WHAT IS EXPECTED
Whenever a line of the material contains the string "rows", it should be copied.

╭─ ENTRIES SUPPLIED

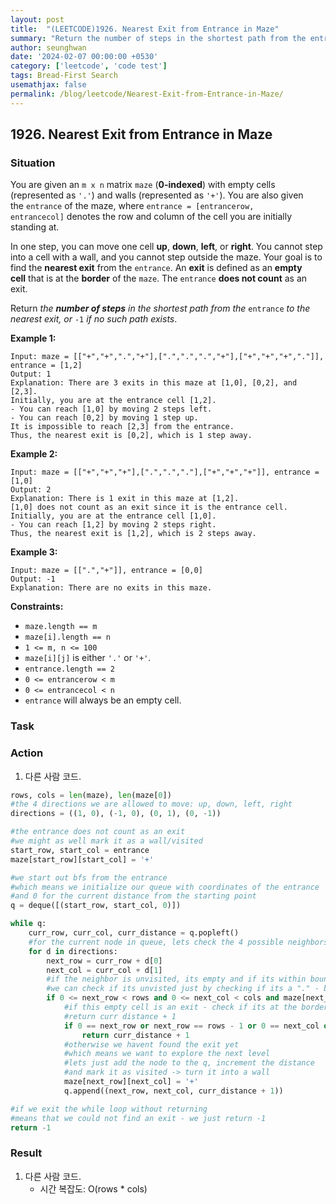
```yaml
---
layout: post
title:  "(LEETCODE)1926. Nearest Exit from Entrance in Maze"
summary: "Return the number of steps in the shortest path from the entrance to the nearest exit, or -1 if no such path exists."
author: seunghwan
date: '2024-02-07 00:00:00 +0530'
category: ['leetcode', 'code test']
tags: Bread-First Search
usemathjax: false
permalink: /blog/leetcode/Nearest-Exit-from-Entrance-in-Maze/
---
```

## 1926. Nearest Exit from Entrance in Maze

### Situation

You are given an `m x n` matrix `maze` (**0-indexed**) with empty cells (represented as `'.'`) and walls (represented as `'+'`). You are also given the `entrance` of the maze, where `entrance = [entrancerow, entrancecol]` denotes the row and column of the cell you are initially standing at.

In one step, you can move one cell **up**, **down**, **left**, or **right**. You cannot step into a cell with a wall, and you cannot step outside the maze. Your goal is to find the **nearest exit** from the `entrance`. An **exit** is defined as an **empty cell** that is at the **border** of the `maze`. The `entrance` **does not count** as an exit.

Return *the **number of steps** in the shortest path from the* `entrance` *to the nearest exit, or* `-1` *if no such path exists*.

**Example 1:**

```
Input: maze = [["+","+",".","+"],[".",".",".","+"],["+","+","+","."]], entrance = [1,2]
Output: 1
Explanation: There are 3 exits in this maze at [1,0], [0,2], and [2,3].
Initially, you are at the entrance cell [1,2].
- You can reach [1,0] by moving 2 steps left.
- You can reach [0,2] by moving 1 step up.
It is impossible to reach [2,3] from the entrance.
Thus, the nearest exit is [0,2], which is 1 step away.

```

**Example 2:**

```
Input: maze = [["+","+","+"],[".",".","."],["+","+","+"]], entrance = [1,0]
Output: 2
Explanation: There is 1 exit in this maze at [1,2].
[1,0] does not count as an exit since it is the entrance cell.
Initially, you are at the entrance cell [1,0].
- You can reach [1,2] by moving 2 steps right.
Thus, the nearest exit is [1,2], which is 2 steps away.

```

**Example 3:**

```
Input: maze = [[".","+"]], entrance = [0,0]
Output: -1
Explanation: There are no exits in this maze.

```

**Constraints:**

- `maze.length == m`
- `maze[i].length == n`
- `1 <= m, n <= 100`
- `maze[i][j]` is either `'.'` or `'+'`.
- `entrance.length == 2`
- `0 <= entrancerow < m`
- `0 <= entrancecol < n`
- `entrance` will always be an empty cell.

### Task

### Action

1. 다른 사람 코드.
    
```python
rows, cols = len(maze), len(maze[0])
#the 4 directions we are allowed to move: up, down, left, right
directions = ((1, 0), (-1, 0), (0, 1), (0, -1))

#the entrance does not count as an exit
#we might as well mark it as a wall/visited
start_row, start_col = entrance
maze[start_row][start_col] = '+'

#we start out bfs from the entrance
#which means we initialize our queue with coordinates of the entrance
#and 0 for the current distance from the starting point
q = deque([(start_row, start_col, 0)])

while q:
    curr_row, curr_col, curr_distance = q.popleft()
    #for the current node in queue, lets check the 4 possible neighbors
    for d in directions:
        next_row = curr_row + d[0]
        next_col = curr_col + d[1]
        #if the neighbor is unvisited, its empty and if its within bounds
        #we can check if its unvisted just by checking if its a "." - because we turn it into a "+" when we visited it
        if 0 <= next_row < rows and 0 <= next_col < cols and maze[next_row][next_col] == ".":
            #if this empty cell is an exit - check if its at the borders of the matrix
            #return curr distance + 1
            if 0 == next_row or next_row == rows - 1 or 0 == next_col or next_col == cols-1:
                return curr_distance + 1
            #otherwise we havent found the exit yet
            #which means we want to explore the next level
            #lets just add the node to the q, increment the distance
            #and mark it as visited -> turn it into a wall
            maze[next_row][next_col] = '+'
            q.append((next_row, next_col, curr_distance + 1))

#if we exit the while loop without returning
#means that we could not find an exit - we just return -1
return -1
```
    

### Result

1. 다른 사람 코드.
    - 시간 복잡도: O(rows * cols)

╰─

RESPONSE
rows, cols = len(maze), len(maze[0])
        if 0 <= next_row < rows and 0 <= next_col < cols and maze[next_row][next_col] == ".":
            if 0 == next_row or next_row == rows - 1 or 0 == next_col or next_col == cols-1:
    - 시간 복잡도: O(rows * cols)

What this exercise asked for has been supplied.